Collection entries

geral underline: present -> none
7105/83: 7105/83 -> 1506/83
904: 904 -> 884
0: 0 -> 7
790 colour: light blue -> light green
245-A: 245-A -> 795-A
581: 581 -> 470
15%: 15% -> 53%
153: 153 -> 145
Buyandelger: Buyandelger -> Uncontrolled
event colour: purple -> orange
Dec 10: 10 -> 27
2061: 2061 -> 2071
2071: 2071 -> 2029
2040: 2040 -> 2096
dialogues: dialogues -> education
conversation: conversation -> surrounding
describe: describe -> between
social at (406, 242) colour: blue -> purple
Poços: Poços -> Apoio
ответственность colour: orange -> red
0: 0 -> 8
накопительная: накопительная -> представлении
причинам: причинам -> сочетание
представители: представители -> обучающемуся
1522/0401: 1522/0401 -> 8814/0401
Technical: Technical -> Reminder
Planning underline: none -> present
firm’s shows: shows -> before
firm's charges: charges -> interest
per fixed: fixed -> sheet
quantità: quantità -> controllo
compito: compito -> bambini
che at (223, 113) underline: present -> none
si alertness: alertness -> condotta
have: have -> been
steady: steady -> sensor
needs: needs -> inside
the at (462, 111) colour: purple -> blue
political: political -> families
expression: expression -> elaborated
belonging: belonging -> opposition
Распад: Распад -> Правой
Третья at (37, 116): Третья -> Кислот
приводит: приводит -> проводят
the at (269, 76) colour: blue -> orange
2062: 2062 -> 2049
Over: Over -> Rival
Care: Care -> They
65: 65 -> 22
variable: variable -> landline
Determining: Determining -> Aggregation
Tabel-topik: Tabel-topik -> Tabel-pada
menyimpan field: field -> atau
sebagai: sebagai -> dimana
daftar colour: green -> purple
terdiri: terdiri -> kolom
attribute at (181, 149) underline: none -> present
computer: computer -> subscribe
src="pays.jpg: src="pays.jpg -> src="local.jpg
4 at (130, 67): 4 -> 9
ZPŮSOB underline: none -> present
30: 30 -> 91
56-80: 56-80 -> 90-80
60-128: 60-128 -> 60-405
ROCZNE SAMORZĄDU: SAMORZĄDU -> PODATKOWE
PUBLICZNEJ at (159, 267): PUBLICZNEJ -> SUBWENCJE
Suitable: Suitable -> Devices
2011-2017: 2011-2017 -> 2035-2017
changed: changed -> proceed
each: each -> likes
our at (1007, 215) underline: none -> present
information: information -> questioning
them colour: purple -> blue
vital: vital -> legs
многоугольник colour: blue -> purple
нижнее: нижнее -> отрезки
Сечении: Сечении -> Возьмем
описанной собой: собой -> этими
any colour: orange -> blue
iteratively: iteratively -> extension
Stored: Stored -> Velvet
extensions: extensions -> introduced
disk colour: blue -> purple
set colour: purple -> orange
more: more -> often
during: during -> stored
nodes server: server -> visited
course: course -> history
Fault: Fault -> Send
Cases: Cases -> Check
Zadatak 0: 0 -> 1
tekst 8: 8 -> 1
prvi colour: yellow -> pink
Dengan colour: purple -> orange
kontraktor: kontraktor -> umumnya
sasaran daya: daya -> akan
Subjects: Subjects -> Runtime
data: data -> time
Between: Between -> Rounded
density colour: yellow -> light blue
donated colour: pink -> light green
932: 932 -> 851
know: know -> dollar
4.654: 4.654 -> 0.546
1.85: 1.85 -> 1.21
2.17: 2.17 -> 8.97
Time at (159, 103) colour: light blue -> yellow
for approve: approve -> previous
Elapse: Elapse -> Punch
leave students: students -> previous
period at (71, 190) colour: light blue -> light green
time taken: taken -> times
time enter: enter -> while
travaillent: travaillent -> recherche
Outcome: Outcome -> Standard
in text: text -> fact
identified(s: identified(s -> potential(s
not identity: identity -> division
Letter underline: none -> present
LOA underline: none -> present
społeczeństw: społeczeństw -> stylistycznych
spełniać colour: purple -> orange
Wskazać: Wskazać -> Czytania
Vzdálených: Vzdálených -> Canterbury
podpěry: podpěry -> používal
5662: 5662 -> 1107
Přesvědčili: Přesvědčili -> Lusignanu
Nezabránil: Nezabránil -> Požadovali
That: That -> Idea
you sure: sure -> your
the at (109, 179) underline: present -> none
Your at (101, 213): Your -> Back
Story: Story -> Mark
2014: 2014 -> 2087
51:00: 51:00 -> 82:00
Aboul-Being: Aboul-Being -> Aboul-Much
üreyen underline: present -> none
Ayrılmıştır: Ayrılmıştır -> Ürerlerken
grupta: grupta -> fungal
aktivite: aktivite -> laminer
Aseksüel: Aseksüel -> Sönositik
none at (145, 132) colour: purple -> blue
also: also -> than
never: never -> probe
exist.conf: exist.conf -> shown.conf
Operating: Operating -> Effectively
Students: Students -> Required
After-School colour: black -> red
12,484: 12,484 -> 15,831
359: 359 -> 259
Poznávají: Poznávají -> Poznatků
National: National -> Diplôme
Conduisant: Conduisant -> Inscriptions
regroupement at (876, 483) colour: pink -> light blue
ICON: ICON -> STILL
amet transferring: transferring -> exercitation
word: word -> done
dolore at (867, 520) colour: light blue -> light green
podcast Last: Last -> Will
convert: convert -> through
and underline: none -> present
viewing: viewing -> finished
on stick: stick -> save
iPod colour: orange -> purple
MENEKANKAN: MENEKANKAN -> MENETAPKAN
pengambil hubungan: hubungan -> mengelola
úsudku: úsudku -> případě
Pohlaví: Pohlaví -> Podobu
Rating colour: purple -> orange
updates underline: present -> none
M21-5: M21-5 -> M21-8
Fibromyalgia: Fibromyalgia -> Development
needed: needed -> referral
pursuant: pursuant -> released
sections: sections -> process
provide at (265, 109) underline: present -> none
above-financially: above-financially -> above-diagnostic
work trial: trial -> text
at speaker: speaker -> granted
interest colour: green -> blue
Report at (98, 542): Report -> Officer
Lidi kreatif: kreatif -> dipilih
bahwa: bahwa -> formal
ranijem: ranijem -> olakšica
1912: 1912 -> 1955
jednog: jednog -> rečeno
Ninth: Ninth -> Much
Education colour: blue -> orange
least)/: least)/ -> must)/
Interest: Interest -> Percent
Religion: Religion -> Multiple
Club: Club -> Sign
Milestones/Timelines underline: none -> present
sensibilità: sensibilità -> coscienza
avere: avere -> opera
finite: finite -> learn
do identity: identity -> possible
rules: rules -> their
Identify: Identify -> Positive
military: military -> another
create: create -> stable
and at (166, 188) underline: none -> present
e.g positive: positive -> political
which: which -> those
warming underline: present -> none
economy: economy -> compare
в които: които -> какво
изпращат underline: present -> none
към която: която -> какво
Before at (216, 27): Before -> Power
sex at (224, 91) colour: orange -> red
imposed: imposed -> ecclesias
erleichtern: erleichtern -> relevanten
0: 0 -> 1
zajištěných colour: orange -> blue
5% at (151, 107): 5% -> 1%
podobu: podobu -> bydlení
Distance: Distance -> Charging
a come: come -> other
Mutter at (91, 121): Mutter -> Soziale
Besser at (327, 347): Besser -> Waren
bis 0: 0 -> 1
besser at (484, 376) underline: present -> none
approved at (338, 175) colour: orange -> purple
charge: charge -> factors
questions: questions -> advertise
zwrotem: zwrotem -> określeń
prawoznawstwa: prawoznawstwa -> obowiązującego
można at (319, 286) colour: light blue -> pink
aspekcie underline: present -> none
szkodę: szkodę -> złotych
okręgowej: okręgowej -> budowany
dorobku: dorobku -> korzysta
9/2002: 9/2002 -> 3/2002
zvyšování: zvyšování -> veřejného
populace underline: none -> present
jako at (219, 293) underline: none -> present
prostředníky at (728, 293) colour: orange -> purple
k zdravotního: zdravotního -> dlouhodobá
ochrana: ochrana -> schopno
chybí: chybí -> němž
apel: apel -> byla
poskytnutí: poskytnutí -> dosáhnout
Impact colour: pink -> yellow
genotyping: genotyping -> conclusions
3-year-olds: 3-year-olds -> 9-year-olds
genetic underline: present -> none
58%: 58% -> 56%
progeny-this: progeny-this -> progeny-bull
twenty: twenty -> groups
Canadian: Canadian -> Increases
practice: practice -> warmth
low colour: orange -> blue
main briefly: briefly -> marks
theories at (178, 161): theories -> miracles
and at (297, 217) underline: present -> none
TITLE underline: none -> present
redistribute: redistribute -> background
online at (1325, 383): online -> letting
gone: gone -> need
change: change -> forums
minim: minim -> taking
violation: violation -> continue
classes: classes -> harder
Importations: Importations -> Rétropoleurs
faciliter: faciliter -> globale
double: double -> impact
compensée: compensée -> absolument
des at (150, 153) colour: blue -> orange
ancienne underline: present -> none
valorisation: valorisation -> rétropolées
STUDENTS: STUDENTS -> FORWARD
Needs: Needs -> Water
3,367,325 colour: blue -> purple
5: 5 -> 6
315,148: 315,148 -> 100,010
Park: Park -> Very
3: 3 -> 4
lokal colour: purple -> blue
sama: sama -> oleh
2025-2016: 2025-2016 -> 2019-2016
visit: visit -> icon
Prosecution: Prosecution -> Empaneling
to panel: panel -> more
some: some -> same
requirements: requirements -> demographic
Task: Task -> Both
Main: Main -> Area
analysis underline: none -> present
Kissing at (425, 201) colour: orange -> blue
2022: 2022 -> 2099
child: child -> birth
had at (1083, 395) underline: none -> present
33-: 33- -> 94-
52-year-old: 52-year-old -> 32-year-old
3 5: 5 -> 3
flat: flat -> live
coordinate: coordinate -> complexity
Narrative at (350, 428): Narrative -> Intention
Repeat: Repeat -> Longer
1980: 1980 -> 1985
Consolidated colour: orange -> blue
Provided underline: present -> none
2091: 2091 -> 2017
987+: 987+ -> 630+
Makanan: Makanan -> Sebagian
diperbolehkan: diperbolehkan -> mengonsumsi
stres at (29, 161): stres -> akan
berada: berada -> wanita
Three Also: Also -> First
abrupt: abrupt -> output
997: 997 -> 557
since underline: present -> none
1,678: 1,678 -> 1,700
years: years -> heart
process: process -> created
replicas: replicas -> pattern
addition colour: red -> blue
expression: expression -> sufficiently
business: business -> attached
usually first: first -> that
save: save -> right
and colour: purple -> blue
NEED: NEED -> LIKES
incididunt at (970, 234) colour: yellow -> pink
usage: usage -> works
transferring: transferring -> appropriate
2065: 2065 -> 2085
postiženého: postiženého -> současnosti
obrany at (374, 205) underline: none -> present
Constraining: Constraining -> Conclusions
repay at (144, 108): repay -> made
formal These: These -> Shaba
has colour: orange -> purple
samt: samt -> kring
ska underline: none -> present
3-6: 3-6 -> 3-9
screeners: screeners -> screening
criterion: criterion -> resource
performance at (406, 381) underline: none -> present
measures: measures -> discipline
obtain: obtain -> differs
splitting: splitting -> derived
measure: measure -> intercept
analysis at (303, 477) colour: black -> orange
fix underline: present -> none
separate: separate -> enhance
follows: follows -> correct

What this task involves
Format the lines from the start of the items through the line that contains "computer: computer -> subscribe" as a JSON list of strings, one string per line, skipping any blank lines.

Task response
[
  "geral underline: present -> none",
  "7105/83: 7105/83 -> 1506/83",
  "904: 904 -> 884",
  "0: 0 -> 7",
  "790 colour: light blue -> light green",
  "245-A: 245-A -> 795-A",
  "581: 581 -> 470",
  "15%: 15% -> 53%",
  "153: 153 -> 145",
  "Buyandelger: Buyandelger -> Uncontrolled",
  "event colour: purple -> orange",
  "Dec 10: 10 -> 27",
  "2061: 2061 -> 2071",
  "2071: 2071 -> 2029",
  "2040: 2040 -> 2096",
  "dialogues: dialogues -> education",
  "conversation: conversation -> surrounding",
  "describe: describe -> between",
  "social at (406, 242) colour: blue -> purple",
  "Poços: Poços -> Apoio",
  "ответственность colour: orange -> red",
  "0: 0 -> 8",
  "накопительная: накопительная -> представлении",
  "причинам: причинам -> сочетание",
  "представители: представители -> обучающемуся",
  "1522/0401: 1522/0401 -> 8814/0401",
  "Technical: Technical -> Reminder",
  "Planning underline: none -> present",
  "firm’s shows: shows -> before",
  "firm's charges: charges -> interest",
  "per fixed: fixed -> sheet",
  "quantità: quantità -> controllo",
  "compito: compito -> bambini",
  "che at (223, 113) underline: present -> none",
  "si alertness: alertness -> condotta",
  "have: have -> been",
  "steady: steady -> sensor",
  "needs: needs -> inside",
  "the at (462, 111) colour: purple -> blue",
  "political: political -> families",
  "expression: expression -> elaborated",
  "belonging: belonging -> opposition",
  "Распад: Распад -> Правой",
  "Третья at (37, 116): Третья -> Кислот",
  "приводит: приводит -> проводят",
  "the at (269, 76) colour: blue -> orange",
  "2062: 2062 -> 2049",
  "Over: Over -> Rival",
  "Care: Care -> They",
  "65: 65 -> 22",
  "variable: variable -> landline",
  "Determining: Determining -> Aggregation",
  "Tabel-topik: Tabel-topik -> Tabel-pada",
  "menyimpan field: field -> atau",
  "sebagai: sebagai -> dimana",
  "daftar colour: green -> purple",
  "terdiri: terdiri -> kolom",
  "attribute at (181, 149) underline: none -> present",
  "computer: computer -> subscribe"
]